**What you need to do**
A: Please restate the York passage starting with "Henry VII again" and going on through "same’. (fn. 28)", changing "Guildhall" to "Common Hall".
B: According to the York passage, where was Lord Scrope of Bolton's attack beaten off?
C: Go on with the York passage, picking up after its final sentence.

Two months after Bosworth, the city authorities still spoke of ‘the most famous prince of blessed memory, King Richard’; (fn. 22) and over the matter of their recorder they were almost truculent. Miles Metcalfe, who held the office, had been close to Richard; and Henry VII ordered his replacement by Richard Green, a servant of Northumberland’s. The city agreed, but only until such time as Metcalfe was received into the king’s grace. When Metcalfe did receive a pardon in October, it was blandly assumed that this settled the matter, Green being offered compensation in the form of membership of the twenty-four. Under pressure from Henry and Northumberland, the city council played a delaying game; and continued to do so when they produced rival candidates for the post on Metcalfe’s death in February 1486. In the end, moreover, they made their own choice of John Vavasour, formerly a servant of Richard III. (fn. 23) Doubtless the citizens were chiefly concerned to maintain their liberty of freely electing the recorder: in like manner they insisted on their right to choose their common clerk in November 1485 and resisted the king’s attempt to nominate to the office of sword-bearer in June 1486. Yet old Yorkist loyalties perhaps gave an edge to this defence of their freedom. As late as 1491, when a drunken schoolmaster abused King Richard, John Payntor denied him and told him that he lied. (fn. 24)

Medieval royal procession

Meanwhile Henry VII had been received in York in 1486, at a cost of £66 to civic funds and with pageants stressing the king’s wisdom and the city’s loyalty. (fn. 25) Within a year this loyalty was put to the test. In March 1487 the city heard of the Earl of Lincoln’s intention to ‘give the king’s grace a breakfast’ and at once informed Northumberland and the king’s secretary. (fn. 26) It also asked for aid to repair its walls, and the king sent artillery from Scarborough Castle and put certain knights under the mayor’s command in case of attack. When Lambert Simnel did appear, he was refused entry to the city, and an attack by Lord Scrope of Bolton on 11 June was beaten off at Bootham Bar. Five days later came the news of the king’s victory, for which the mayor and aldermen gave thanks in the minster. (fn. 27)

medieval banquet

Henry VII again came to York at the end of July and the Corpus Christi plays, postponed because of the rebellion, were performed before him on Lammas Day. Certain traitors were dealt with and William Todd and Richard York, mayor and alderman respectively, were knighted. The city was ‘dronkyn drye’, but new supplies were evidently available by 10 September when a gift of bucks from the Earl of Northumberland enabled the mayor, aldermen, councillors, and 600 citizens to sit down to a banquet in the Guildhall ‘with red wine sufficient without anything paying for the same’. (fn. 28)

**Information shown**
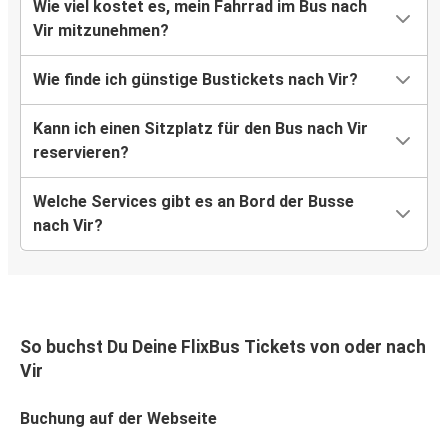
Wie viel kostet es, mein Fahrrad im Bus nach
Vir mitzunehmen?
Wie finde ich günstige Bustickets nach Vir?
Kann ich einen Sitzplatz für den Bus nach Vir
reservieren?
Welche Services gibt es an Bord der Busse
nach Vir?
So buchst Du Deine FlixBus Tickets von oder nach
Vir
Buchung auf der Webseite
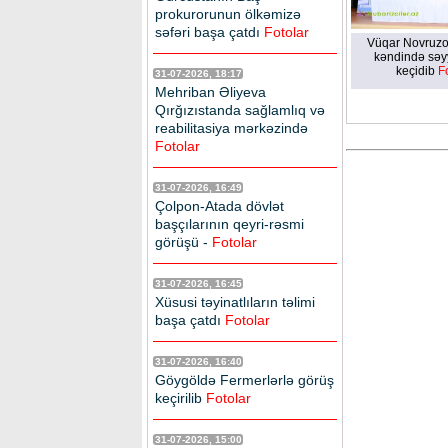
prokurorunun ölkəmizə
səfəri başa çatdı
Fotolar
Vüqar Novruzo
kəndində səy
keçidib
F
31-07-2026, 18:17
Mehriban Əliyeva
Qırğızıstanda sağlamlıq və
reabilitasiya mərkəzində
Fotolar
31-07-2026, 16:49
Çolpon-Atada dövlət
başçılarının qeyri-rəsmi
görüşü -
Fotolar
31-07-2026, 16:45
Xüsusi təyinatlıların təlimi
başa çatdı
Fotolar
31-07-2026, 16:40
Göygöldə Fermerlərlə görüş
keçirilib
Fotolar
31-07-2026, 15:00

**Exercise results**
A:
Henry VII again came to York at the end of July and the Corpus Christi plays, postponed because of the rebellion, were performed before him on Lammas Day. Certain traitors were dealt with and William Todd and Richard York, mayor and alderman respectively, were knighted. The city was ‘dronkyn drye’, but new supplies were evidently available by 10 September when a gift of bucks from the Earl of Northumberland enabled the mayor, aldermen, councillors, and 600 citizens to sit down to a banquet in the Common Hall ‘with red wine sufficient without anything paying for the same’. (fn. 28)

B: At Bootham Bar.

C:
Tribulations, however, were not quite over: 1489 saw the rising of the commons in the north and the murder of Northumberland. The mayor and council determined to hold the city for the king, but were frustrated by the ‘commonalty’, who would permit neither the Sheriff of Yorkshire nor Lord Clifford to enter the city to assist with its defence. The rebel leader, Sir John Egremont, on the other hand, was able to effect an entry in the course of which Fishergate Bar was burnt; and on 17 May the council advised the mayor to agree to Egremont’s demand for 20 horsemen to accompany him to Richmondshire for fear he should pillage the city. Even after he had gone the city authorities still went in fear that he would return; but they were no less afraid of the king’s anger, seeking to assuage it by deputations and presents to him, to the archbishops of Canterbury and York and to the king’s secretary. (fn. 29

In the event nothing disastrous happened, and after 1489 the city played a smaller part in national history. It provided troops to serve against the Scots in 1496–7; in 1501 it welcomed Scottish ambassadors negotiating a marriage alliance between the two kingdoms; and in July 1503 gave a royal reception to Princess Margaret as she travelled north to join her husband. (fn. 30) Despite a good deal of internal dissension, the men of York were for the most part ‘quiet, submissive and very good subjects during the rest of this king’s reign’. (fn. 31) To some extent this was probably due to Henry VII building up the Council of the North on the foundations laid by Richard III. (fn. 32) Direct royal intervention was never lacking when necessary, but both king and city expected some problems to be settled by the royal agents on the spot. At first the chief of these agents was Northumberland.

He was active in the matter of the recordership in 1485 and in disputes about common lands in 1486. He arbitrated in quarrels with the chapter in 1486–7 and between two aldermen in 1487. It was Northumberland the city informed of the Earl of Lincoln’s treachery and Northumberland who informed the city of Lambert Simnel’s landing. (fn. 33) After 1489 a similar part was played by the Earl of Surrey and the Abbot of St. Mary’s. (fn. 34) The city authorities did not always welcome such intervention, but it became firmer and more frequent as time passed and as the Tudors sought to bring the north parts under effective government.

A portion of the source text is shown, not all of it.